Stimmen Sie die Ziele mit dem Sponsor und Ihren Stakeholdern ab, um sicherzustellen, dass alle das gleiche Verständnis haben. Anschließend begeben Sie sich in die Planung, definieren den konkreten Projektumfang, die dazu notwendige Projektorganisation, den zeitlichen Ablauf und die voraussichtlichen Kosten. Gehen Sie anschließend nochmal in die Abstimmung und stellen Sie sicher, dass alles gut verstanden wurde. Arbeiten Sie im ersten (konstruktiven) Teil mit den wohlgesonnenen Stakeholdern, und wenn das Dokument dann Hand und Fuß hat, stellen Sie sich den Skeptikern. Von letzteren kommt oft wertvoller Input zu Themen, die Ihnen sowieso früher oder später begegnen werden – dann also lieber früher.
Der Lebenszyklus
Alles drin im Auftrag, und alle einverstanden mit der Marschrichtung? Dann folgt ein letztes Gespräch mit dem Sponsor, und das Dokument kann offiziell abgenommen werden. Kommunizieren Sie die finale Dokumentenversion an alle Stakeholder. Legen Sie das Dokument außerdem zentral ab, damit das Team jederzeit darauf zugreifen kann.
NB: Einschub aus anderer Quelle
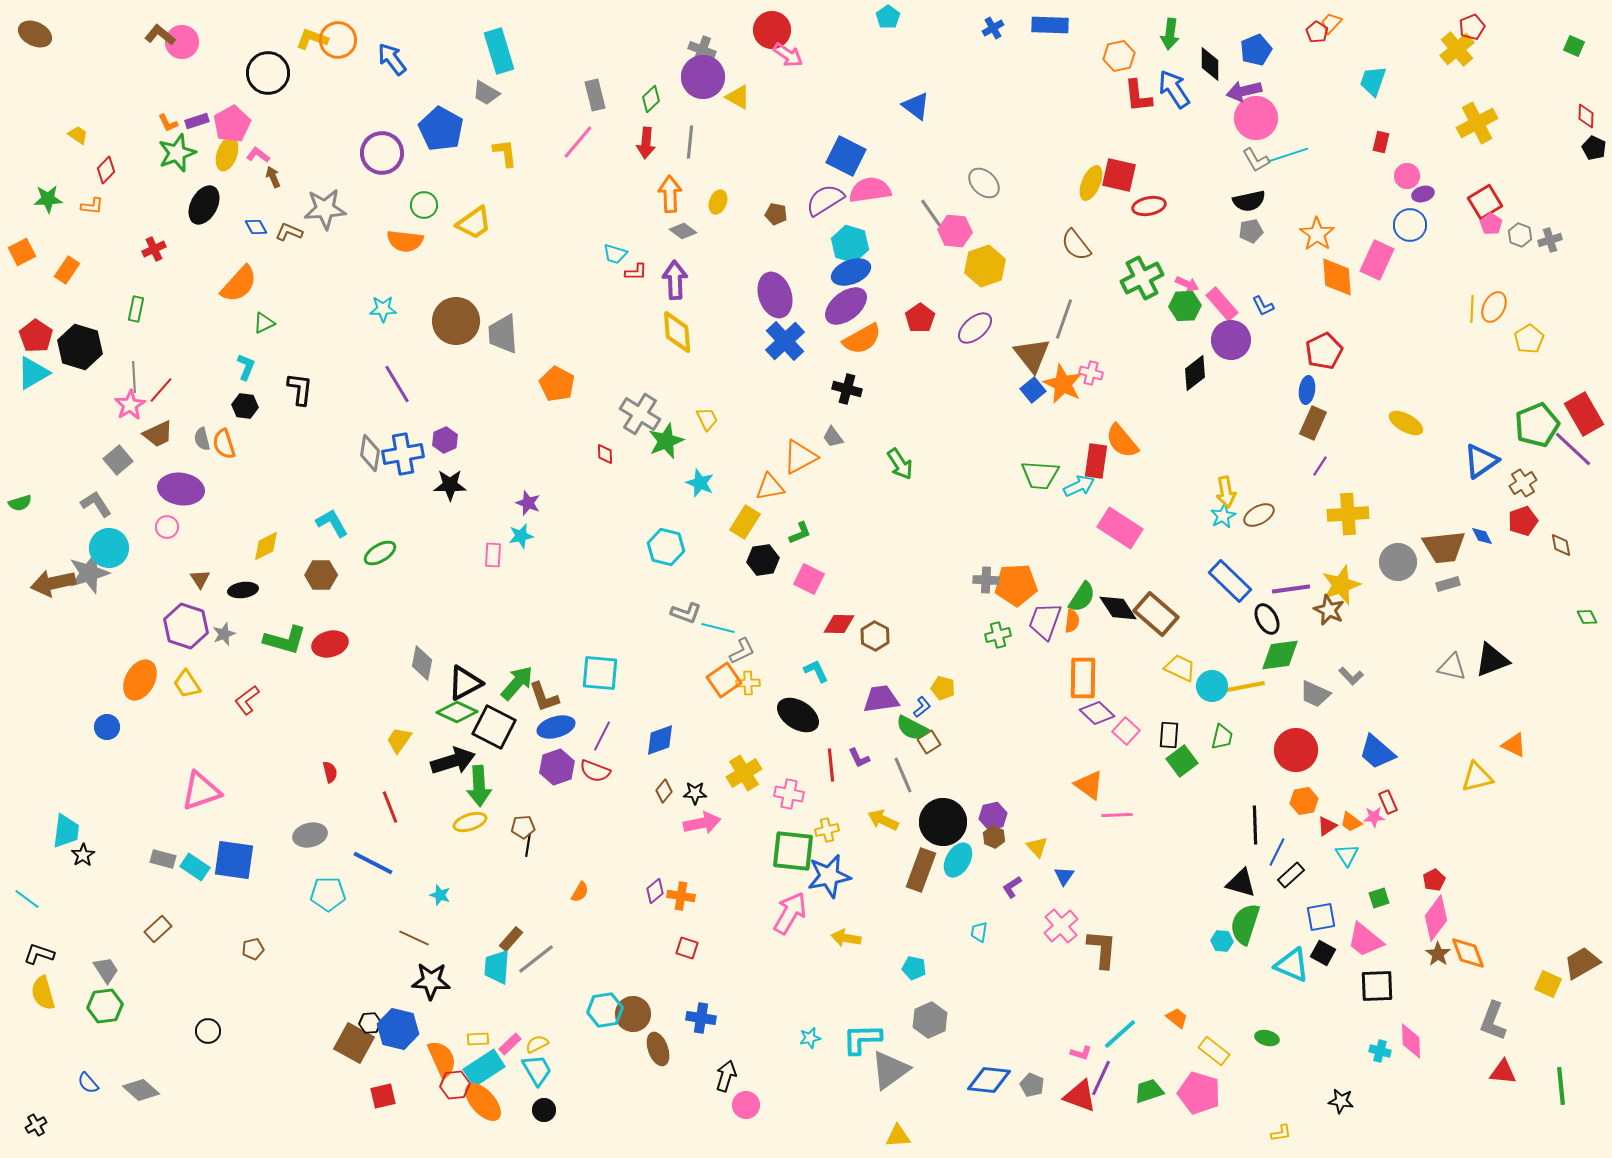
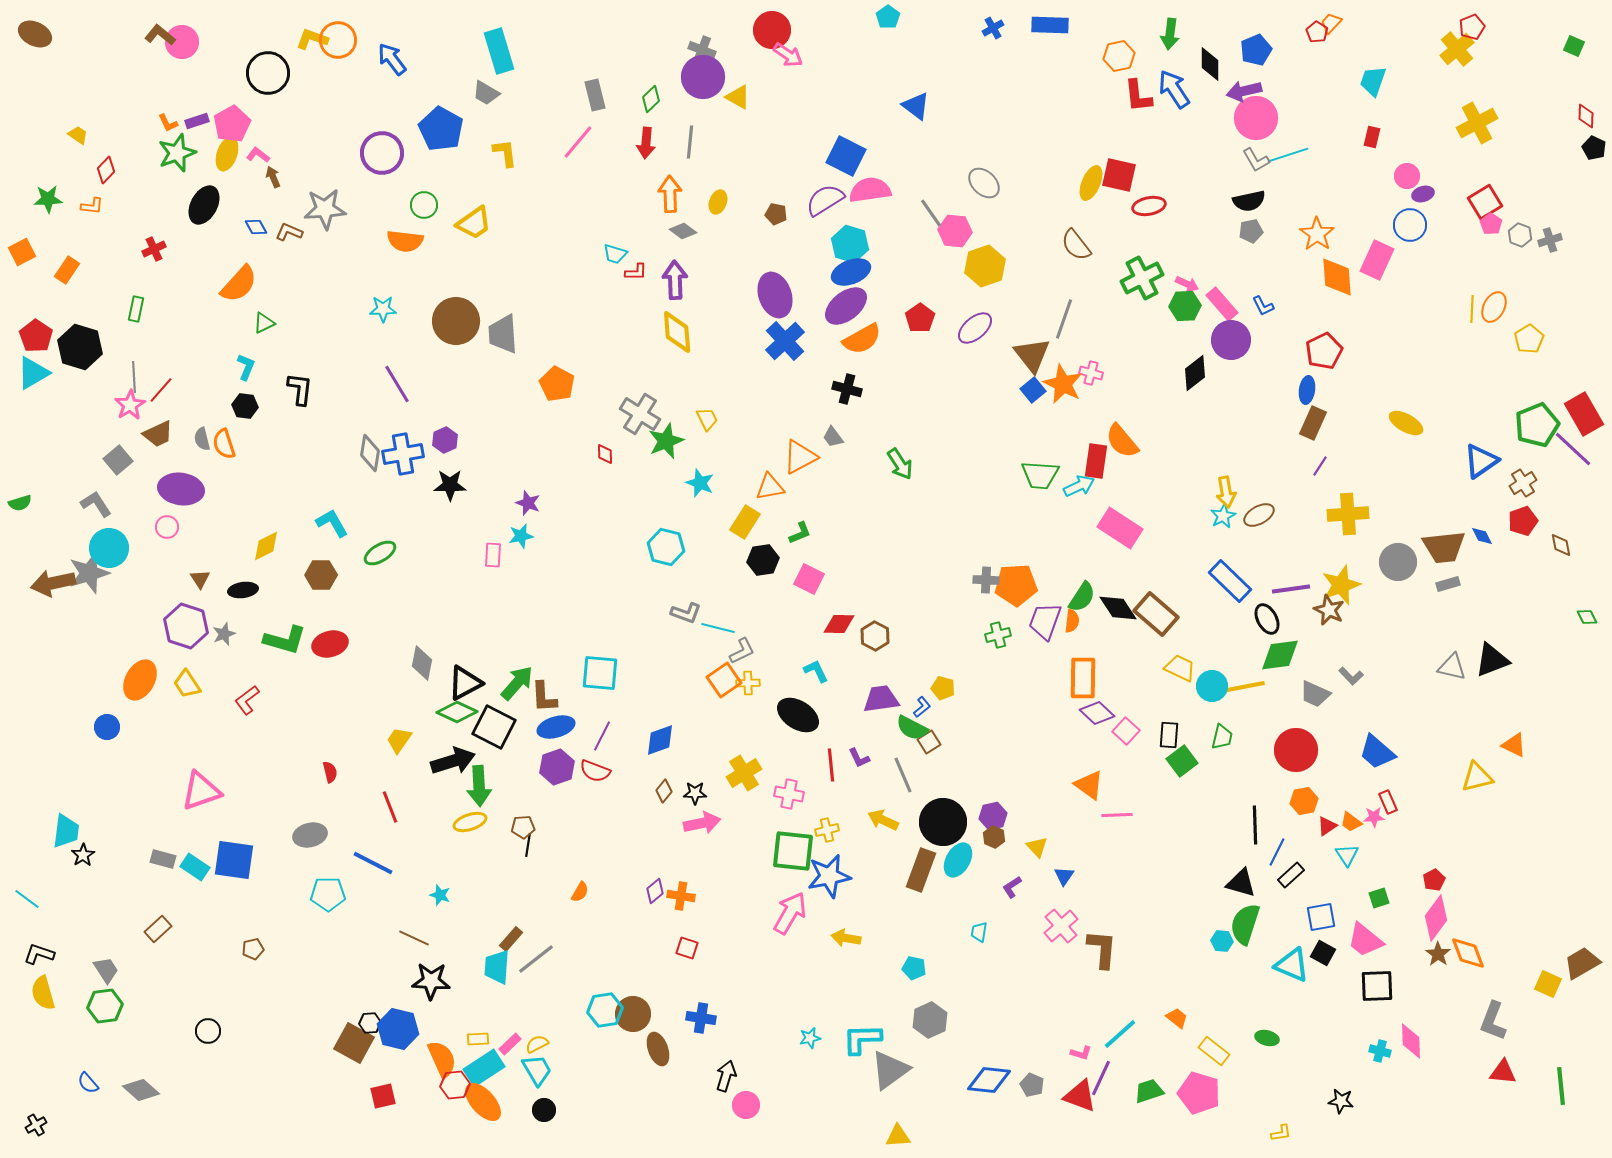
red rectangle at (1381, 142): moved 9 px left, 5 px up
brown L-shape at (544, 697): rotated 16 degrees clockwise
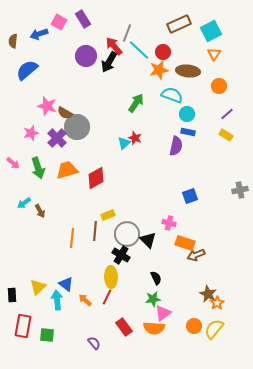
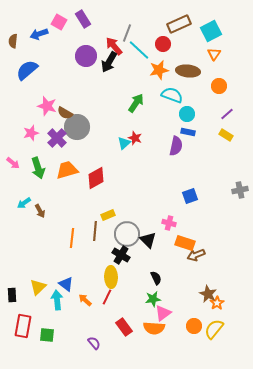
red circle at (163, 52): moved 8 px up
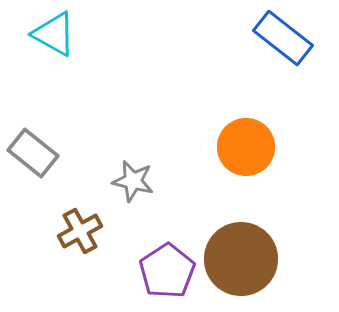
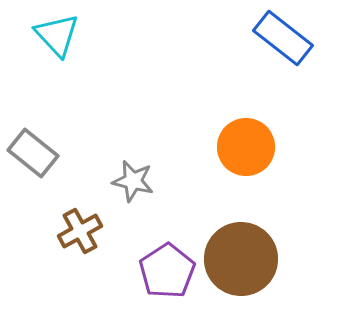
cyan triangle: moved 3 px right, 1 px down; rotated 18 degrees clockwise
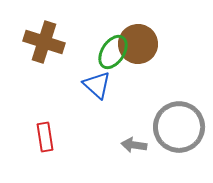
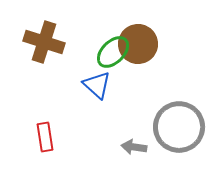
green ellipse: rotated 12 degrees clockwise
gray arrow: moved 2 px down
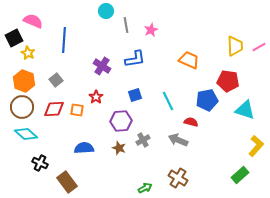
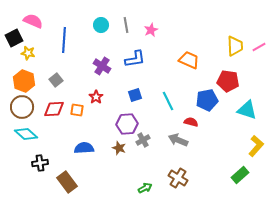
cyan circle: moved 5 px left, 14 px down
yellow star: rotated 16 degrees counterclockwise
cyan triangle: moved 2 px right
purple hexagon: moved 6 px right, 3 px down
black cross: rotated 35 degrees counterclockwise
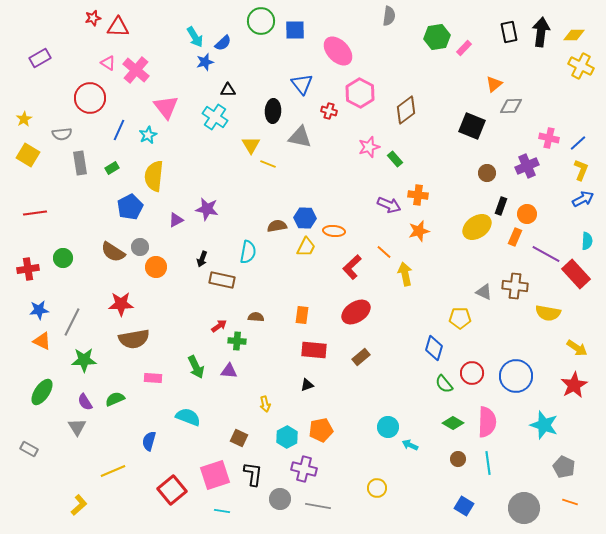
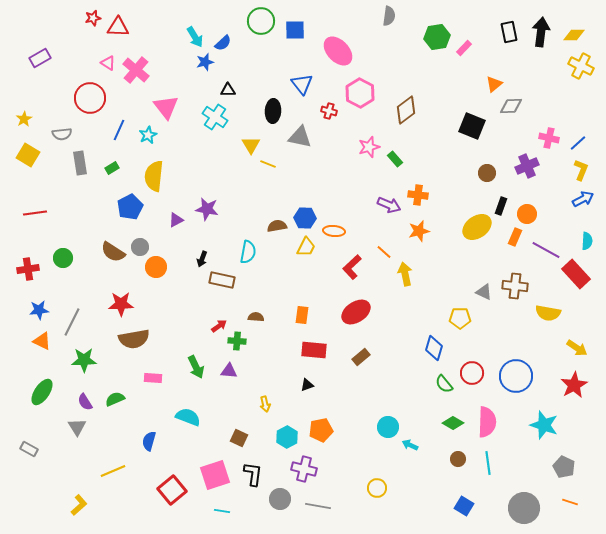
purple line at (546, 254): moved 4 px up
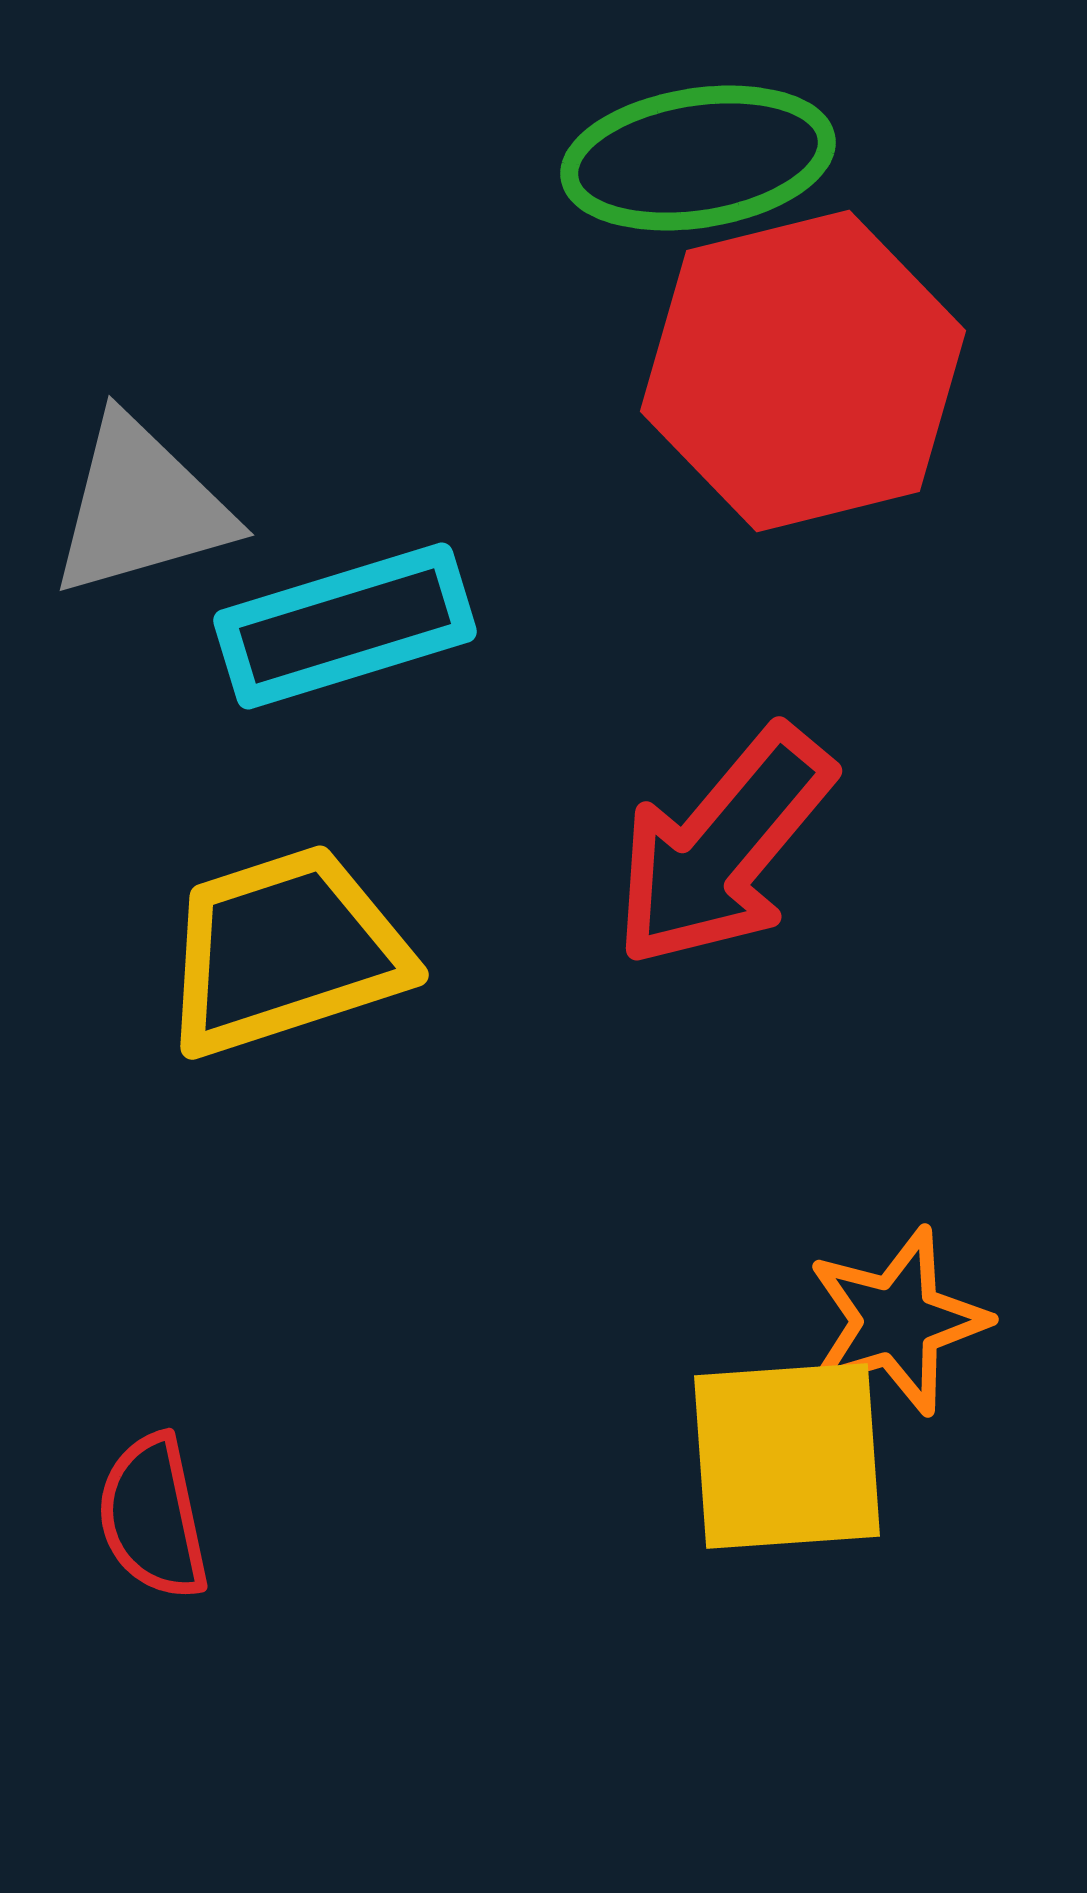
Hängen Sie elementare Projektauftrags-Bestandteile (grobe Zielmatrix, Zeitplanung, Projektorganigramm) in ihrer jeweils aktuellsten Version in den Projekträumen aus. Veranstalten Sie ein Kickoff wo Sie dem Projektteam im Wesentlichen die Auftragsinhalte erläutern, und Fragen beantworten. Es hat sich außerdem bewährt, Ihren regelmäßigen Jour Fixe von Zeit zu Zeit dazu zu verwenden, die Auftragsinhalte in den Köpfen wieder aufzufrischen.
Wenn Sie einen Newsletter versenden, stellen Sie immer den Bezug zum Auftrag her. Die Empfänger hängen im Normalfall nicht im Projektgeschehen, und müssen tatsächlich bei jeder Kommunikation daran erinnert werden worum es gleich nochmal ging. Auch für Gespräche mit dem Sponsor ist der gelegentliche Blick in den Auftrag hilfreich. All das soll verhindern, dass im Projektverlauf die ursprünglich klar definierte Zielrichtung bei einigen der Beteiligten in Vergessenheit gerät.
Das Ende
Wenn Sie bisher alles richtig gemacht haben, haben Sie eine klare Vorstellung von den Erwartungen des Auftraggebers, und das Team, die Stakeholder und der Sponsor haben diese über den Projektverlauf hinweg auch nicht vergessen. Zum Projektende hin dient der Projektauftrag dann als finaler Grenzstein. Sind alle Anforderungen berücksichtigt worden? Wie steht es mit der Zielerreichung? Sind die Vorgaben in zeitlicher, qualitativer und ressourcenseitiger Hinsicht erfüllt?
Projektabschluss-Termin und finales Sponsorgespräch sollten sich diesen Fragen widmen, um auch zum Schluss eine gemeinsame Wahrnehmung auf den Projekterfolg herzustellen. Lessons Learned Sessions beschäftigen sich u.a. auch dann mit den Inhalten des Projektauftrags, wenn diese als nicht klar, oder als nicht klar kommuniziert wahrgenommen wurden. Hören Sie zu, und lernen Sie daraus für das nächste Mal.